Women Who Raised Me: A Memoir
The inspirational story of a woman's rise out of the foster-care system, told through the stories of the incredible women who each lifted her up in different ways.

Her story will inspire you. At first glance, Victoria Rowell—the graceful, breathtakingly beautiful, and incredibly accomplished star of television and film—appears to be someone who has never had to struggle at anything. You would be surprised: the truth is that given the circumstances of her inauspicious beginnings and the hurdles she has had to overcome, she probably shouldn't even be alive today. Indeed, she has not only thrived, but from the moment of her birth, the story of Vicki Lynn Collins—ward of the state and foster child until the age of emancipation—has been nothing short of miraculous.

* [DATASET CONTENT]:

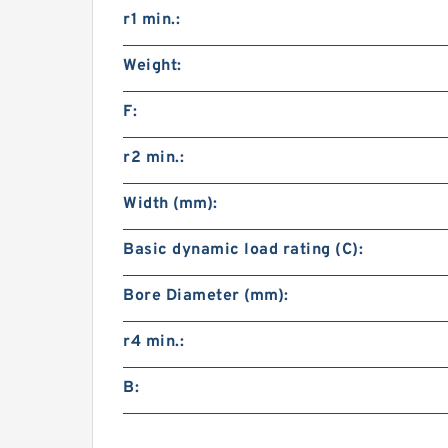
r1 min.:
Weight:
F:
r2 min.:
Width (mm):
Basic dynamic load rating (C):
Bore Diameter (mm):
r4 min.:
B: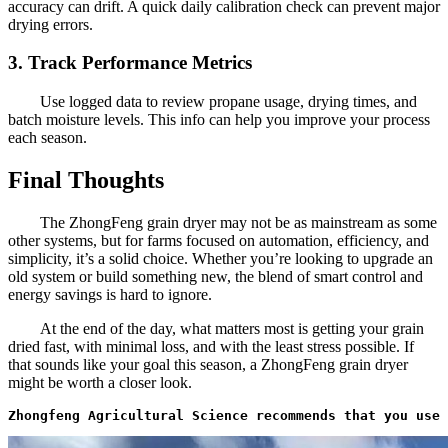
accuracy can drift. A quick daily calibration check can prevent major
drying errors.
3. Track Performance Metrics
Use logged data to review propane usage, drying times, and
batch moisture levels. This info can help you improve your process
each season.
Final Thoughts
The ZhongFeng grain dryer may not be as mainstream as some
other systems, but for farms focused on automation, efficiency, and
simplicity, it’s a solid choice. Whether you’re looking to upgrade an
old system or build something new, the blend of smart control and
energy savings is hard to ignore.
At the end of the day, what matters most is getting your grain
dried fast, with minimal loss, and with the least stress possible. If
that sounds like your goal this season, a ZhongFeng grain dryer
might be worth a closer look.
Zhongfeng Agricultural Science recommends that you use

* [YOUR INSTRUCTIONS]:
Continue the description of Victoria Rowell's memoir, starting after its final sentence.

* [EXERCISE RESPONSE]:
After being born in Maine to an unmarried white mother whose lineage was Yankee blueblood and an unidentified black father, Baby Girl Collins began life as a hospital boarder infant. After sixteen days, she was placed with a Caucasian foster family—a highly discouraged practice under the state's child-welfare laws, which then prohibited the adoption of African-American or mixed-race children by white families. At this critical stage, Vicki Rowell (her biological mother's last name from a former marriage) encountered the first of what would be an astonishing array of remarkable women—each of whom presented herself for different purposes at every dramatic turn of Vicki's life, each sent to love, nurture, guide, teach, or challenge her on the road to becoming an astonishingly remarkable woman in her own right. She would go on to become a world-class ballerina and an actress whose credits include the Cosby Show and Diagnosis Murder, in addition to her long-time role on The Young and the Restless.

In The Women Who Raised Me, Victoria Rowell's survival through the labyrinth that is our heartbreakingly overburdened foster care system shows the positive possibilities of what can go right in the system by showing her gratitude to the families and institutions that fed, clothed, educated, and empowered her first eighteen years. In the process, her book serves to pay tribute to her personal champions: the mothers, grandmothers, aunts, mentors, teachers, fosterers, and sisters whose stories are woven through hers.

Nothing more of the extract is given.